By Haddon Libby
Was Obama’s statement last week that “the private sector is doing fine” a mistaken statement?

Personally, I don’t think it was a gaffe. From his perspective, the private sector is fine with jobs growing albeit at a painfully slow pace. Over the last three years, 4.3 million of the 8.9 million jobs lost have been replaced although most at lower wages with fewer benefits. Public sector jobs, which never experienced the severe decline of the private sector, have gone down by 400,000 in an economy where 130 million are employed.
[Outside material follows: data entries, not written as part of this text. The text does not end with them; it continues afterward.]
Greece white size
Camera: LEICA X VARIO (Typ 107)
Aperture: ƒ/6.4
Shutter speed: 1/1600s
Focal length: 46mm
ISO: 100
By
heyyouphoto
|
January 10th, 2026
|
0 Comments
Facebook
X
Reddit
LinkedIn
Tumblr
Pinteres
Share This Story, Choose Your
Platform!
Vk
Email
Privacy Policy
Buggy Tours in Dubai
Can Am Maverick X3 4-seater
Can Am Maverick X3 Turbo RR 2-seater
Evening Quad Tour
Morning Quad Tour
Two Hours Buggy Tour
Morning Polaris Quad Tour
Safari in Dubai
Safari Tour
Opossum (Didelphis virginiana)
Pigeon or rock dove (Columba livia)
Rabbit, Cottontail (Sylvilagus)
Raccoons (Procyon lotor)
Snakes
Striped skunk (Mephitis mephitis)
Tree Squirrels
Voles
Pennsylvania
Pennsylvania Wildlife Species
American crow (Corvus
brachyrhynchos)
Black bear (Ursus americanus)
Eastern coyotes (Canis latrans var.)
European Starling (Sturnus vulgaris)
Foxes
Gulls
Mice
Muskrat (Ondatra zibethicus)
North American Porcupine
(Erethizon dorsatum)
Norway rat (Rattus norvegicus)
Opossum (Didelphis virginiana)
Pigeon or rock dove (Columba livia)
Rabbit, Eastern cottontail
Obama made it clear that he thinks increased public sector hiring is the need. To achieve this, the federal government would borrow more money that would be funneled to state governments. The problem with this approach is that government jobs are seldom entrepreneurial and do not lead to the robust job growth that the economy needs. Increased government hiring does nothing to improve the job prospects of the majority of those unemployed as 85% of all American jobs are made by the private sector. While the JOBS Act passed by Congress was meant to help small business gain access to more capital, it was done in a manner that will put the average investor at greater risk to fraud and investment losses which may cause more Americans to shun the stock market altogether.
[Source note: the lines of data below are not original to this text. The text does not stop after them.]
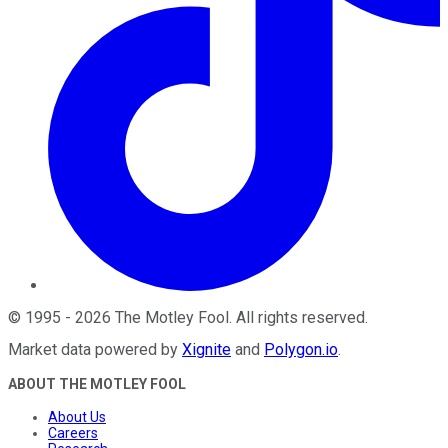
©
1995
-
2026
The Motley Fool
. All rights reserved.
Market data powered by
Xignite
and
Polygon.io
.
ABOUT THE MOTLEY FOOL
About Us
Careers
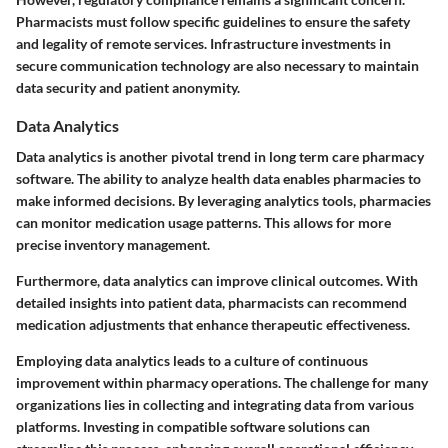
Pharmacists must follow specific guidelines to ensure the safety
and legality of remote services. Infrastructure investments in
secure communication technology are also necessary to maintain
data security and patient anonymity.
Data Analytics
Data analytics is another pivotal trend in long term care pharmacy
software. The ability to analyze health data enables pharmacies to
make informed decisions. By leveraging analytics tools, pharmacies
can monitor medication usage patterns. This allows for more
precise inventory management.
Furthermore, data analytics can improve clinical outcomes. With
detailed insights into patient data, pharmacists can recommend
medication adjustments that enhance therapeutic effectiveness.
Employing data analytics leads to a culture of continuous
improvement within pharmacy operations. The challenge for many
organizations lies in collecting and integrating data from various
platforms. Investing in compatible software solutions can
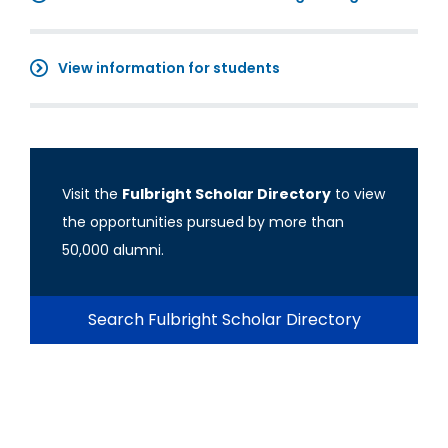
View information for students
Visit the
Fulbright Scholar Directory
to view
the opportunities pursued by more than
50,000 alumni.
Search Fulbright Scholar Directory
In general, Obama feels that the $800 billion stimulus, $1 trillion plus of annual deficits and $2.3 trillion of quantitative easing by the Federal Reserve were not enough to get our $15 trillion economy back on track. As such, we need to do more of the policies that have proven to be marginally effective and grossly expensive.

The problem with a continuation of Obama’s strategy is that it is creating a tax cliff that grows in size daily. Federal debt has grown 60% since 2009 to over $16 trillion and now exceeds the annual economic output of the country for the first time in history. While federal spending may lessen current economic problems somewhat, it is akin to giving a heroin addict methadone but not addressing the underlying addiction.
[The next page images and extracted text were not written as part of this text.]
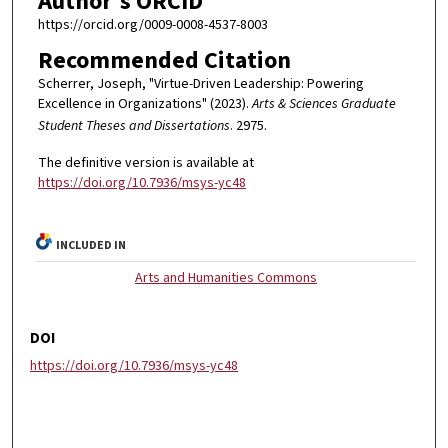
Author's ORCID
https://orcid.org/0009-0008-4537-8003
Recommended Citation
Scherrer, Joseph, "Virtue-Driven Leadership: Powering
Excellence in Organizations" (2023).
Arts & Sciences Graduate
Student Theses and Dissertations
. 2975.
The definitive version is available at
https://doi.org/10.7936/msys-yc48
INCLUDED IN
Arts and Humanities Commons
DOI
https://doi.org/10.7936/msys-yc48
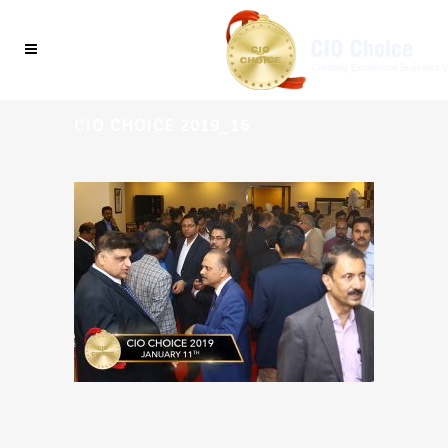
CIO CHOICE 2019_16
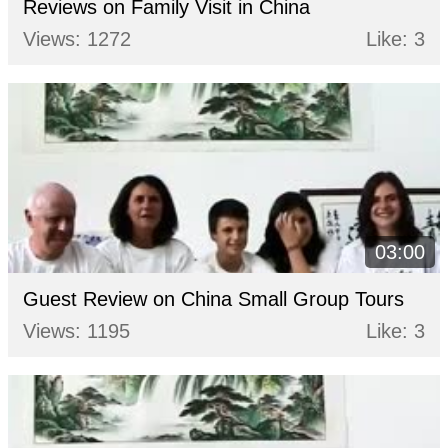
Reviews on Family Visit in China
Views: 1272
Like: 3
03:00
Guest Review on China Small Group Tours
Views: 1195
Like: 3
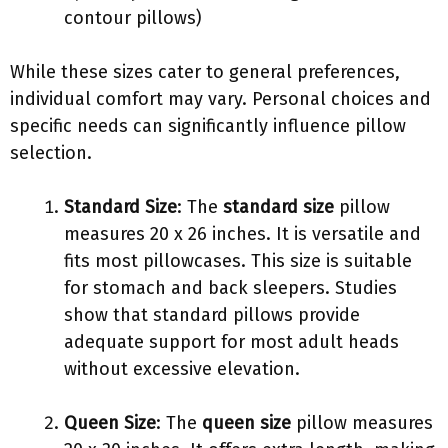
contour pillows)
While these sizes cater to general preferences,
individual comfort may vary. Personal choices and
specific needs can significantly influence pillow
selection.
Standard Size
: The
standard size
pillow
measures 20 x 26 inches. It is versatile and
fits most pillowcases. This size is suitable
for stomach and back sleepers. Studies
show that standard pillows provide
adequate support for most adult heads
without excessive elevation.
Queen Size
: The
queen size
pillow measures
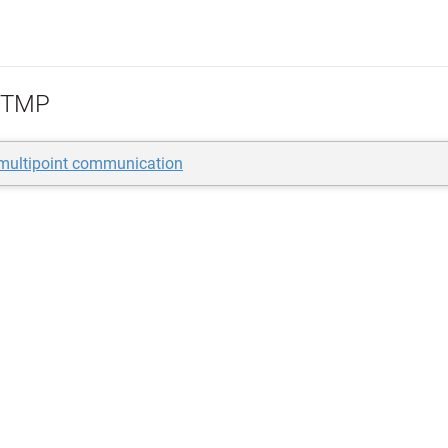
TMP
-multipoint communication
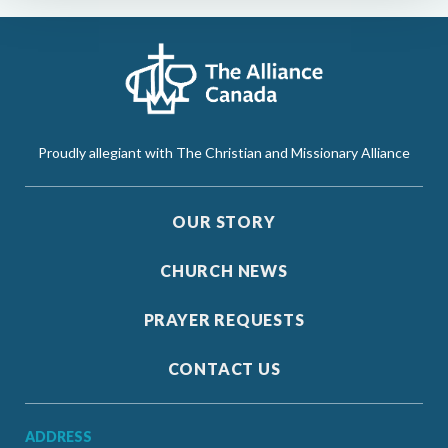
Proudly allegiant with The Christian and Missionary Alliance
OUR STORY
CHURCH NEWS
PRAYER REQUESTS
CONTACT US
ADDRESS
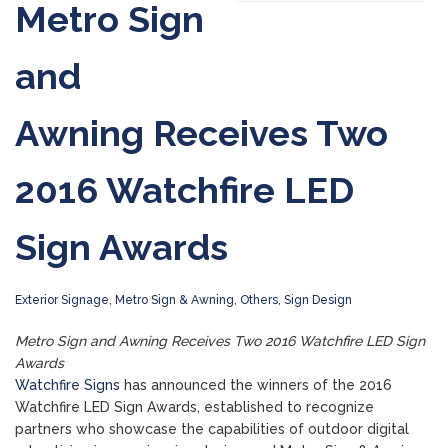
Metro Sign
and
Awning Receives Two
2016 Watchfire LED
Sign Awards
Exterior Signage
,
Metro Sign & Awning
,
Others
,
Sign Design
Metro Sign and Awning Receives Two 2016 Watchfire LED Sign
Awards
Watchfire Signs
has announced the winners of the 2016
Watchfire LED Sign Awards, established to recognize
partners who showcase the capabilities of outdoor digital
Leading economic indicators suggest that the U.S. economy is poised for another recession. Job growth has consistently slipped since February, retail sales and factory orders have declined the last two months, real income is flat or falling and household wealth is at 1992 levels. The national U-6 unemployment rate is at 14.8% with 24% of all households having at least one person looking for work. Interestingly, economists are now calling the current economic environment a growth recession, whatever that means.

Locally, the true unemployment rate is 20.8% for the state, 22.7% for Los Angeles County and an estimated 25% for Riverside County. Despite unemployment levels that rival the Great Depression, the Obama Administration has used this period of “economic stability” to discontinue extended unemployment benefits to 100,000 Californians. While job growth in the hotel and business sectors here in Riverside County is improving, it is not at a high enough rate to solve current economic woes or keep Riverside County from having the highest foreclosure rate of any county in the United States.

With a slowdown in Asian economies, the Indian economy performing at nine-year lows, an economic slowdown in China, Australian and South Korea, widespread problems in Africa and the systemic problems faced by many countries in Europe, it is difficult to see further improvement here in the U.S. in the near future as the world economies are interlinked. When you add in the lack of a tax policy and tax rate uncertainty coming from Washington, a significant improvement in the U.S. economy in the near-term is looking increasingly unlikely.

Put in context of the looming storm clouds facing our economy, Obama was right, “the private sector is doing fine”. It is the American worker that is struggling and at risk of getting hurt by the storm.